Sarà all’esame del Consiglio dei ministri convocato per domani il provvedimento sull’asta per le frequenze tv che, come annunciato dal ministro Corrado Passera, dovrà “azzerare” la procedura del cosiddetto ‘beauty contest’. E’ quanto si apprende da fonti di governo. L’intervento è obbligato in quanto il 20 aprile scade la sospensione della procedura per l’assegnazione gratuita decisa dal ministero per lo Sviluppo Economico.

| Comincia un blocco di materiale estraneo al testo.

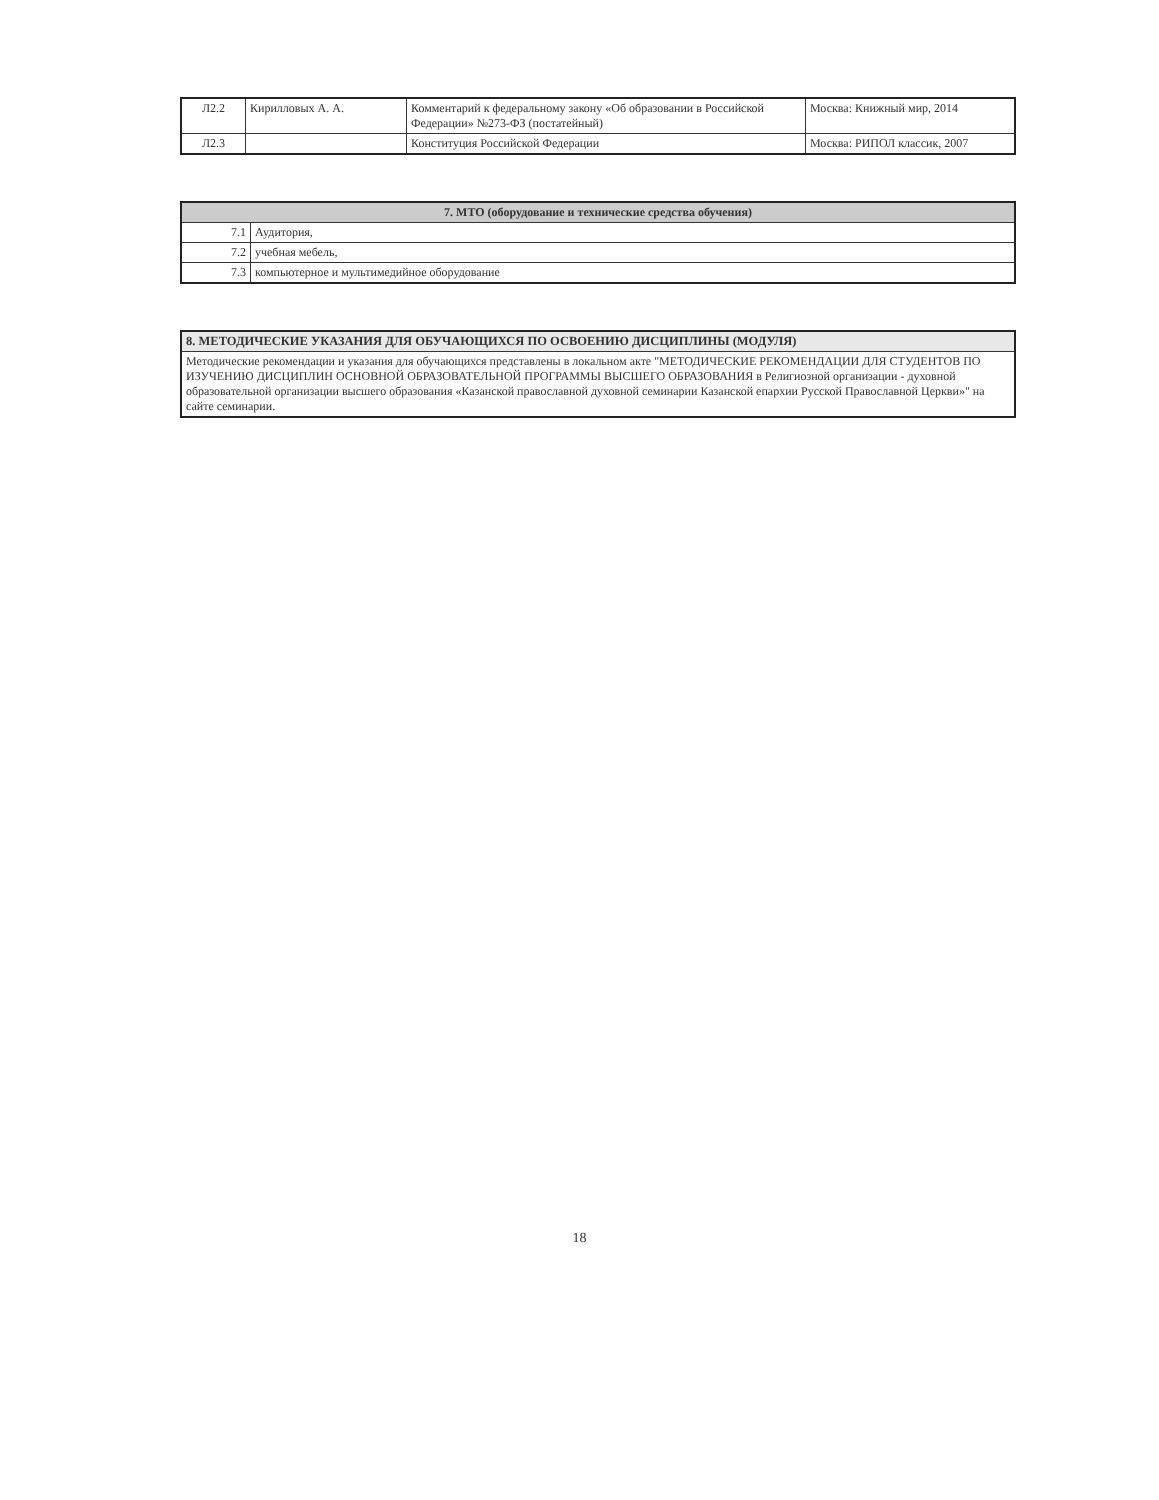| Л2.2 | Кирилловых А. А. | Комментарий к федеральному закону «Об образовании в Российской Федерации» №273-ФЗ (постатейный) | Москва: Книжный мир, 2014 |
| Л2.3 | | Конституция Российской Федерации | Москва: РИПОЛ классик, 2007 |
| 7. МТО (оборудование и технические средства обучения) | |
| --- | --- |
| 7.1 | Аудитория, |
| 7.2 | учебная мебель, |
| 7.3 | компьютерное и мультимедийное оборудование |
| 8. МЕТОДИЧЕСКИЕ УКАЗАНИЯ ДЛЯ ОБУЧАЮЩИХСЯ ПО ОСВОЕНИЮ ДИСЦИПЛИНЫ (МОДУЛЯ) |
| --- |
| Методические рекомендации и указания для обучающихся представлены в локальном акте "МЕТОДИЧЕСКИЕ РЕКОМЕНДАЦИИ ДЛЯ СТУДЕНТОВ ПО ИЗУЧЕНИЮ ДИСЦИПЛИН ОСНОВНОЙ ОБРАЗОВАТЕЛЬНОЙ ПРОГРАММЫ ВЫСШЕГО ОБРАЗОВАНИЯ в Религиозной организации - духовной образовательной организации высшего образования «Казанской православной духовной семинарии Казанской епархии Русской Православной Церкви»" на сайте семинарии. |
18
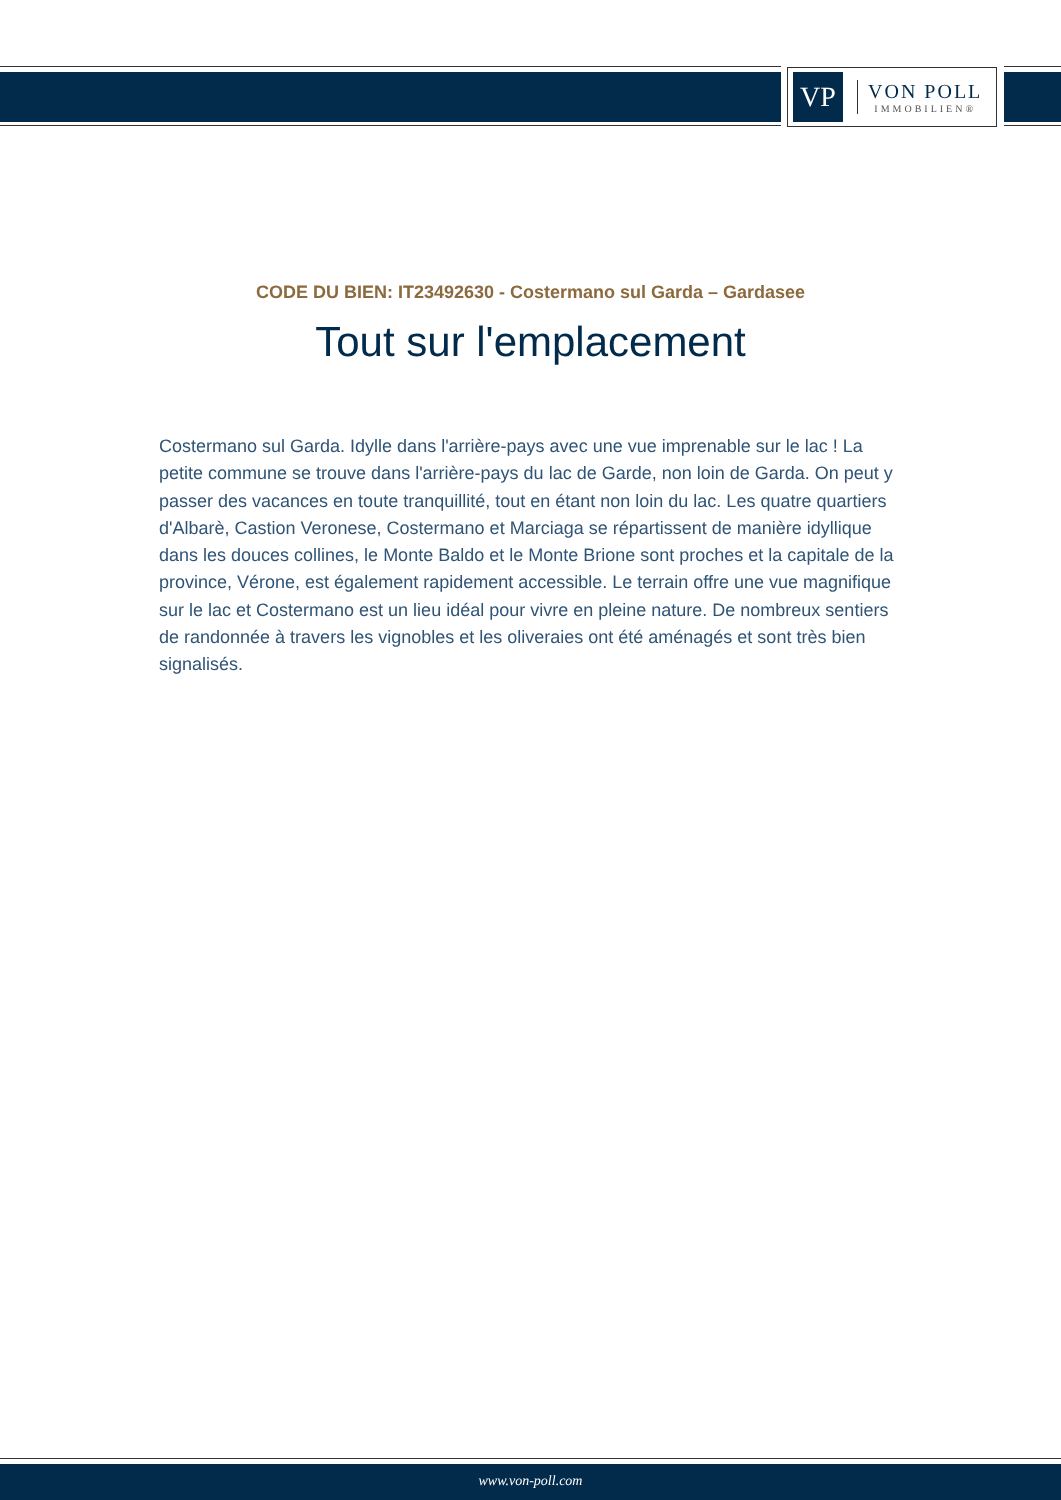VP
VON POLL
IMMOBILIEN®
CODE DU BIEN: IT23492630 - Costermano sul Garda – Gardasee
Tout sur l'emplacement
Costermano sul Garda. Idylle dans l'arrière-pays avec une vue imprenable sur le lac ! La petite commune se trouve dans l'arrière-pays du lac de Garde, non loin de Garda. On peut y passer des vacances en toute tranquillité, tout en étant non loin du lac. Les quatre quartiers d'Albarè, Castion Veronese, Costermano et Marciaga se répartissent de manière idyllique dans les douces collines, le Monte Baldo et le Monte Brione sont proches et la capitale de la province, Vérone, est également rapidement accessible. Le terrain offre une vue magnifique sur le lac et Costermano est un lieu idéal pour vivre en pleine nature. De nombreux sentiers de randonnée à travers les vignobles et les oliveraies ont été aménagés et sont très bien signalisés.
www.von-poll.com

Le frequenze da assegnare sono 6: 3 sono subito pronte e buone e sono i canali 54, 55 e 58 tolti proprio a Telecom I., Mediaset e Rai. Le altre 3 frequenze sono un po’ più difficili da usare: uno è il canale 6 della banda Vhf, che oggi usa solo la Rai, in modo disordinato e la Europa 7. Infine ci sono i canali 23 e 28.
L’idea che si sta facendo strada al Ministero dello Sviluppo è di una gara a doppia corsia. Le frequenze 54, 55 er 58 sarebbero oggetto di una concessione ventennale solo se ad aggiudicarsele fosse una telco. Se invece fosse una tv, la durata sarebbe fissata in automatico alle scadenze fissate dall’Ue. Le altre 3 frequenze più basse verrebbero assegnate per i 20 anni di prammatica.